В тот же вечер мы начали эту работу и продолжали ее много дней и ночей. Было здорово заняться хоть чем-то, пока Цицерон оставался у себя в комнате и отказывался видеть кого-либо. Мы спрятали драгоценности и монеты в амфорах с вином и маслом, которые на виду у всех перевезли через весь город. Мы прятали золотые и серебряные блюда у себя под одеждой и старались нормальной походкой дойти до дома на Эсквилинском холме, где с шумом сбрасывали их. Мы заворачивали античные бюсты в шали, и наши рабыни выносили их, как своих грудных детей. Крупные предметы мебели разбирались и вывозились как дрова для каминов. Ковры и гобелены заворачивались в простыни и увозились в направлении прачечной, а уже оттуда скрытно переправлялись в поместье Лукулла, находившееся сразу за Фортунальными воротами на севере города.
Я лично занялся библиотекой Цицерона, наполняя мешки его самыми секретными документами и пряча их в подвале нашего старого дома. Во время этих поездок я наблюдал за штаб-квартирой Клодия в храме Кастора, где банды его людей были готовы броситься на Цицерона, как только он покажется на улице. Однажды я стоял позади толпы и слушал, как сам Клодий поносил Цицерона со своей платформы трибуна. Этот демагог полностью контролировал город.
Цезарь находился со своей армией на Марсовом поле, готовясь к маршу на Галлию. Помпей покинул город и наслаждался жизнью с молодой женой в своем поместье в Альбанских холмах. Консулы были обязаны Клодию своими провинциями. Смазливчик научился ласкать толпу, как жиголо ласкает свою любовницу. Он заставлял ее стонать от восторга. Мне было противно наблюдать за всем этим.

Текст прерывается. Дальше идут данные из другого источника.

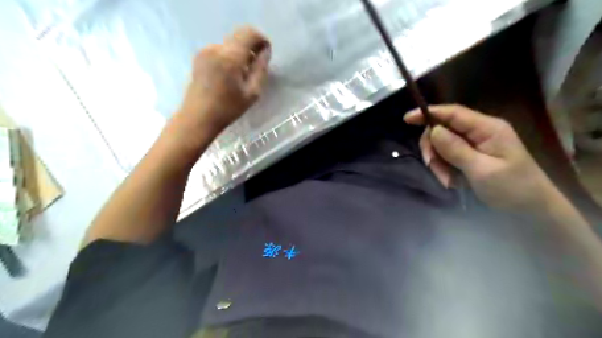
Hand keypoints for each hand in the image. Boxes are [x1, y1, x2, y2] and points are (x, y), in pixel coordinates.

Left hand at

Перевозку самой ценной вещи, дорогой Цицерону, мы оставили на последний момент. Это был резной столик, сделанный из лимонного дерева и подаренный ему одним клиентом. Говорили, что он стоил полмиллиона сестерций. Разобрать его было невозможно, поэтому мы решили перевезти его к Лукуллу под покровом ночи. Там бы он легко затерялся среди другой экстравагантной мебели. Мы положили его в повозку, запряженную быками, засыпали сеном и отправились в двухмильное путешествие. Управляющий Лукулла, с коротким кнутом в руках, встретил нас у ворот и сказал, что рабыня покажет нам, где можно поставить этот стол. Только вчетвером нам удалось поднять его, а потом рабыня повела нас по громадным, заполненным эхом залам, пока наконец не указала нам место, куда его поставить. Мое сердце отчаянно билось, и не только от тяжести ноши, но и от того, что я узнал рабыню. Да и как я мог не узнать ее — ведь большинство ночей я засыпал, мечтая о ней. Конечно, я хотел задать Агате сотни вопросов, но я боялся привлечь к ней внимание управляющего. Мы пошли за ней по той же дороге, по которой она нас привела, и опять оказались в холле возле входа. Я не мог не заметить, какой усталой и заторможенной она выглядела. Плечи Агаты были опущены, а в черных волосах проглядывала седина. Было очевидно, что жизнь в Риме была для нее значительно тяжелее, чем в Мицениуме, — жизнь рабыни, непредсказуемость которой определялась не статусом самого человека, а отношением к нему хозяина: Лукулл, скорее всего, и не подозревал о ее существовании. Дверь была открыта. Остальные уже вышли, но прежде чем последовать за ними, я тихо позвал: «Агата!» — а она устало повернулась и уставилась на меня с удивлением, что кто-то знает ее имя, но в потускневших глазах девушки не появилось и тени узнавания.